16 octobre 2018 - Actualité

Il faut plus que jamais lutter contre le gaspillage alimentaire

La journée nationale contre le gaspillage alimentaire, ce mardi 16 octobre 2018, est l’occasion de faire le point sur les initiatives qui positionnent la France comme l’un des pionniers en la matière. Mais les efforts doivent continuer.
 

Adoptée le 11 février 2016 par le Parlement, la loi relative à la lutte contre le gaspillage alimentaire a provoqué un changement dans les comportements des Français. D’après l’antenne française du Programme alimentaire mondial des Nations unies, elle aurait permis de faire augmenter de 22% les dons aux associations d'aide alimentaire en France.

Malgré cette prise de conscience, le gaspillage alimentaire est toujours une réalité. Chaque année en France, 10 millions de tonnes de denrées finissent à la poubelle. Pire, près de 2 millions de tonnes de nourriture encore consommable sont jetées.

Dès 2013, le Pacte national de lutte contre le gaspillage alimentaire visait à diminuer par deux le gaspillage alimentaire en France d’ici à 2025.

Fin 2017, le Premier ministre Édouard Philippe avait réaffirmé l’engagement de l’État dans ce combat : “Le gaspillage alimentaire est un scandale social et un non-sens écologique”, avait-il déclaré lors de la conclusion des États généraux de l’alimentation, le 21 décembre 2017. “Nous encourageons davantage les dons, en intégrant cet enjeu à la responsabilité sociétale et environnementale des entreprises”.

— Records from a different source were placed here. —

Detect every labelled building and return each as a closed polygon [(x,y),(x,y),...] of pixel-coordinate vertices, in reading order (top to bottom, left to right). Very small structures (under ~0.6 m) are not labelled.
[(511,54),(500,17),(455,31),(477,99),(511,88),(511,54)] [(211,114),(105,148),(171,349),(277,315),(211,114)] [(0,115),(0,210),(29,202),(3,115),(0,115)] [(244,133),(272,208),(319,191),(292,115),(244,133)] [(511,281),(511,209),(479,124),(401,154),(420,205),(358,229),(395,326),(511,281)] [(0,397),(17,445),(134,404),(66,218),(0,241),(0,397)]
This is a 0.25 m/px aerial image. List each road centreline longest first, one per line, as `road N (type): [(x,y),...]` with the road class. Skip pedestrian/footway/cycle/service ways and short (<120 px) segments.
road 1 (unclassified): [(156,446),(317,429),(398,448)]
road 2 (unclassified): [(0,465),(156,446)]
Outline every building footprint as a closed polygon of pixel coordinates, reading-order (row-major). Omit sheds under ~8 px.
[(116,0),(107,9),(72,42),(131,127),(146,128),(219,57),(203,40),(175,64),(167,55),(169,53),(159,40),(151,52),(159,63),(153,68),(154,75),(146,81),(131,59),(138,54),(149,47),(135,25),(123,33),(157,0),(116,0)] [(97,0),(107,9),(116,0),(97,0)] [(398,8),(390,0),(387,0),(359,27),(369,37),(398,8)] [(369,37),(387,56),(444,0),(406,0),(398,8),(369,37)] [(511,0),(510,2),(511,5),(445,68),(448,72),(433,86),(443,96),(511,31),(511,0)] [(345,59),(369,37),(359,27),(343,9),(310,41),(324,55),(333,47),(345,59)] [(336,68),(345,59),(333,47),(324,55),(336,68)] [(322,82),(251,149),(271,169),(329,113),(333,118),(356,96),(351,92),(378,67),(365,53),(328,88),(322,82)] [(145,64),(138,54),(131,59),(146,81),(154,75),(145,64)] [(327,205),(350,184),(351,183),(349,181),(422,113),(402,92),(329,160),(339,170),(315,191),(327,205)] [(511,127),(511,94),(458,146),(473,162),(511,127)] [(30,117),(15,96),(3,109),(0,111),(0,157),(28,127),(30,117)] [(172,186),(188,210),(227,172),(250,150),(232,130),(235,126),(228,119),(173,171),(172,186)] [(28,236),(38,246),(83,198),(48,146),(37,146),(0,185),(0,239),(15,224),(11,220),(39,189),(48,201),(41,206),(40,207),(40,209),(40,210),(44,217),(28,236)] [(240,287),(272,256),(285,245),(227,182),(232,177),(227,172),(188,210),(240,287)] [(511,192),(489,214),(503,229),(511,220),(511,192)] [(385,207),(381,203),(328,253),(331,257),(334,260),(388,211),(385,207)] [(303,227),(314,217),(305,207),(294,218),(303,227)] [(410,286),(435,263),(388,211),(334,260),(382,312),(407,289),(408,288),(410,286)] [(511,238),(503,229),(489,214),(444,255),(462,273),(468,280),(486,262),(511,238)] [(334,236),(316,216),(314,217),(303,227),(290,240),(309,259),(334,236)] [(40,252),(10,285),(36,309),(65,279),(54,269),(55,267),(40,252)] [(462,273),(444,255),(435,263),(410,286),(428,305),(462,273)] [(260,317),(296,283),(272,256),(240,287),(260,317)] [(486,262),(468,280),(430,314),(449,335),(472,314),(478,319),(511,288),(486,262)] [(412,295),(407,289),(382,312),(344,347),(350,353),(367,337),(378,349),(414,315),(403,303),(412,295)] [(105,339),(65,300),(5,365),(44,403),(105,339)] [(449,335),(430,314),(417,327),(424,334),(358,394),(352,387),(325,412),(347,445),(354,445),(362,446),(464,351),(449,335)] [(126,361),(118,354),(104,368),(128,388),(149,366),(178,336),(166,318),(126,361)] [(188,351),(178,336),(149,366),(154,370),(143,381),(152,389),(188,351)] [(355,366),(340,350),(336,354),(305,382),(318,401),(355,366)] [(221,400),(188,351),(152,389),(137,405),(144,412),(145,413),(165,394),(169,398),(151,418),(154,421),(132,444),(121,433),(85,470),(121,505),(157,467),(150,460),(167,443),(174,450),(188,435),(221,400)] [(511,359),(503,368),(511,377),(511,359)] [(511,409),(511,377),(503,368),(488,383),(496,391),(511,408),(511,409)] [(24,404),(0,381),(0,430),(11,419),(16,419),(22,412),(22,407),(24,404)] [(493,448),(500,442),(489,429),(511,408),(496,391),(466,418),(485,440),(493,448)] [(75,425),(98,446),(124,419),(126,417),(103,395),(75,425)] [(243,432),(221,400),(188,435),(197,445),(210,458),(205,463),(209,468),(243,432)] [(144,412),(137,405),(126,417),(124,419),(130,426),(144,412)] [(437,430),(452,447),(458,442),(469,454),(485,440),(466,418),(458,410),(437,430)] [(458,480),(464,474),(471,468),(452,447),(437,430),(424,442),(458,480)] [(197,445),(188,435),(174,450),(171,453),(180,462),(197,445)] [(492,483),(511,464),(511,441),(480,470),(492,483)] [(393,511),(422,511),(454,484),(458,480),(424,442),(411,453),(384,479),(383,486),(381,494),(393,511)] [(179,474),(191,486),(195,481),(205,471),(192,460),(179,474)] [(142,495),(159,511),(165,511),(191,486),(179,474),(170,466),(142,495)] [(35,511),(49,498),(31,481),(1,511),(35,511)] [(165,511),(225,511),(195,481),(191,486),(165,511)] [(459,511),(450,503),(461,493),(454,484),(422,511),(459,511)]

L’antigaspi : une lutte qui se poursuit en 2018

En 2018, la lutte contre le gaspillage alimentaire s’intensifie avec le vote de la loi pour l’équilibre des relations commerciales dans le secteur agricole et une alimentation saine et durable, le 2 octobre dernier à l’Assemblée nationale.

Grâce à cette loi, la restauration collective et à l’industrie agroalimentaire sont également contraints à proposer leurs invendus au don alimentaire. Avec trois milliards de repas servis par an, la restauration collective devient un levier majeur de la lutte contre le gaspillage alimentaire dans les années à venir.

À cet effet, l’Agence de l’environnement et de la maîtrise de l’énergie (ADEME) a publié un guide à destination des professionnels de la restauration collective. On y retrouve des conseils pour réaliser un diagnostic des denrées alimentaires jetées. L’objectif : quantifier le gaspillage et estimer son coût, puis identifier les leviers d’amélioration, définir et mettre en place des solutions pour le réduire.

Des applications pour lutter à son échelle

Au quotidien, il existe des applications mobiles pour éviter de jeter de la nourriture. Parmi elles, “Save” ou “Sauver ce qui se mange” propose des recettes avec les produits restant dans son réfrigérateur. Pour mieux gérer ses stocks, “Peristock” informe par SMS lorsque la date de péremption des produits achetés approche.
Dans un autre registre,“Optimiam” et “Too good to go”  indiquent aux utilisateurs les magasins qui se débarrassent de leur surplus. Un moyen de faire des économies en agissant contre le gaspillage de nourriture.